Community library seeks new facility
To ensure the Basehor Community Library provides the best possible service to the community, steps are being taken to build a new facility to handle the growing number of library patrons, Basehor Community Library Director Carla Kaiser said.
According to library records, the library had a circulation of approximately 6,500 when it opened in 1986. Today that number is more than 34,000.
In 1986, the library offered 7,460 books as opposed to the 15,000 offered today, not counting the numerous videos, audio books, magazines, newspapers and computer software that are now available.
Kaiser said the library has outgrown the existing building because it doesn't have enough space to host all of the library programs and to shelve its materials. Library officials are looking at several different sites in hopes of finding one with a more central location and one with additional space.
"The sites we're looking at are located towards Kansas Highway 24/40," Kaiser said. "What we are trying to do is get more centrally located. Whether you live north or south of the highway, we want to be located closer to that so when people are out and about, they can stop in instead of having to go to downtown Basehor."
In November of 1998, library officials sent out a questionnaire to library district residents asking if they would support a new building. Of the 2,400 households that were surveyed, 601, or 25 percent were returned. Of that number, 89.8% said a new library was needed. When asked how they would support funding for the new building, a majority responded they would be in favor of a bond issue, according to the library's strategic plan.
The current mill levy for the library is three mills. Any bond issue in favor of raising the mill levy to fund a new building would increase that number. Kaiser said that since the library is only in the preliminary stages of finding a new building, an amount of the mill levy increase could not yet be determined.
Still, there are several other areas in which the library needs improvement.
Kaiser said in addition to the lack of space, the library doesn't have enough parking for visitors and the front sidewalk is not handicap accessible.
"Not only are we short on space and seating, but we also fall short on Kansas Public Library standards," Kaiser said. "Those standards say that if you serve so many people you should have this many books, and this many parking spaces, and in a lot of those things we fall short."
Kaiser said that remodeling has been done in previous years to take advantage of any available space, but it just isn't enough to keep up with the growing circulation of the library.
"We have quadrupled are space tremendously in the past several years," Kaiser said. "There have been walls knocked down, there has been use of space that wasn't occupied and then we took over what used to be the flower shop, but we're still cramped."
Kaiser said that one of the concerns she has heard about moving to a new building is that it might not have the same small-town feel as the original building.
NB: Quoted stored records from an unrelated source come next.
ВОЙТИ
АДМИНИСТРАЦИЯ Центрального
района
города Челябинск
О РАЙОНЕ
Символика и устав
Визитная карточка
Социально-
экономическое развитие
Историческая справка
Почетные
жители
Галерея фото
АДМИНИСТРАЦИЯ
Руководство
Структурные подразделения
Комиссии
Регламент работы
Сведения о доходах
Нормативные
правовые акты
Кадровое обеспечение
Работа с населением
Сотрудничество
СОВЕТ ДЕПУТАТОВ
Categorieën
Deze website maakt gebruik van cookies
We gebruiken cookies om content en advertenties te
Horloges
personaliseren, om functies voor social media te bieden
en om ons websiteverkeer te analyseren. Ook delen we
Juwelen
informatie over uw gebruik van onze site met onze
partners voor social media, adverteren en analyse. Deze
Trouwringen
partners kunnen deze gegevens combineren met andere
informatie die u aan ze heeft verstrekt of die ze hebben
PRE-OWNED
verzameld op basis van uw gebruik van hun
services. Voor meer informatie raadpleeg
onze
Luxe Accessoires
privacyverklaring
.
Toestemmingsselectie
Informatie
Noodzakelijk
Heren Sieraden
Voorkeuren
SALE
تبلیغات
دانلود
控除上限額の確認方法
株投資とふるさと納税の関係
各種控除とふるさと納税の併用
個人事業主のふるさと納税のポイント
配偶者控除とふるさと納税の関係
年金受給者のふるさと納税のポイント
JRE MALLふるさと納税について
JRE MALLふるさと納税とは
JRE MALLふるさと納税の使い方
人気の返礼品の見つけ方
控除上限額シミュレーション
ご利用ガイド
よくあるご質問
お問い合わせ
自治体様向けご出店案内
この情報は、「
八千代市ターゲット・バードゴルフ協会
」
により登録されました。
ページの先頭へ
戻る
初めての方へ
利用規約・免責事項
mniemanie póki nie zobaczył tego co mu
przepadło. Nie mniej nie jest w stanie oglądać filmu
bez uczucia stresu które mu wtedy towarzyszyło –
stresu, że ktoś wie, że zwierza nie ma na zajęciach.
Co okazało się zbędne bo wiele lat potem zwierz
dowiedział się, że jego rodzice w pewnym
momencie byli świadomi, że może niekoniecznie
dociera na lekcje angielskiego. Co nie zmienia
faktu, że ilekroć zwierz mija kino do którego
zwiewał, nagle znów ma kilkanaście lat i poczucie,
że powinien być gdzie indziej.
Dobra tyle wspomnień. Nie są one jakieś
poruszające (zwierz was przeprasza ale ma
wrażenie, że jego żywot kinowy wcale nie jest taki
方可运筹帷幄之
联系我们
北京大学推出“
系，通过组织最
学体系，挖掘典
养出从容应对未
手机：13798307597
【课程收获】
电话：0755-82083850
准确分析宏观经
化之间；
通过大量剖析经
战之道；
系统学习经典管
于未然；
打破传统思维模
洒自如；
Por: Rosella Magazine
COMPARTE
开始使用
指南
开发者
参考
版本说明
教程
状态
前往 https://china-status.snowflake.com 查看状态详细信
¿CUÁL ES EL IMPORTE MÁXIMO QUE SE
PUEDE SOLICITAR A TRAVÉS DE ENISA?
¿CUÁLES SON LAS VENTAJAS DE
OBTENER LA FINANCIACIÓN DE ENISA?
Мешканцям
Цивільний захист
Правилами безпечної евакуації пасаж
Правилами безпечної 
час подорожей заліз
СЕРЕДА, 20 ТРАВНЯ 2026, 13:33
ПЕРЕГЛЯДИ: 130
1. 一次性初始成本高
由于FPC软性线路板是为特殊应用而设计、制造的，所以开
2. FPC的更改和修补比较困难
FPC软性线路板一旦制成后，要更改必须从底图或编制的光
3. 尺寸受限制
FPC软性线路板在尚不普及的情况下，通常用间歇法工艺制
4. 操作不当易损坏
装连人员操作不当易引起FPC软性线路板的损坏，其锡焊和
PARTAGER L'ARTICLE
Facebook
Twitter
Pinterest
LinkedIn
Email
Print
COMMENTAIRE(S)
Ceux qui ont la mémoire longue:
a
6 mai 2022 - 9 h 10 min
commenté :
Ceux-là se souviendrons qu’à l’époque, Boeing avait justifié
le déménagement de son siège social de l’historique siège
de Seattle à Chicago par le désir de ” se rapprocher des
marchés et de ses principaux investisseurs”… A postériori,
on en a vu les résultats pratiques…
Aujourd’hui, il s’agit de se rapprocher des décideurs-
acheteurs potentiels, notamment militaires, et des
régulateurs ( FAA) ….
Kaiser said that regaining that feel would be the least of her concerns.
"We would definitely try to re-create that same kind of environment and with the kind of good people we have on staff as well as volunteers, it wouldn't be hard," Kaiser said.
Library officials still have a long way to go before any plans for a new facility become final. They still have to find a permanent site for the new building, determine it's size and configure the arrangement of materials as well as seating arrangements. Although there is still much to do, it is fairly safe to say that within a year those final plans will have been developed, Kaiser said.
"I am kind of an internal optimist, but I think a year is a safe bet but I wouldn't count out within the next six months either," Kaiser said.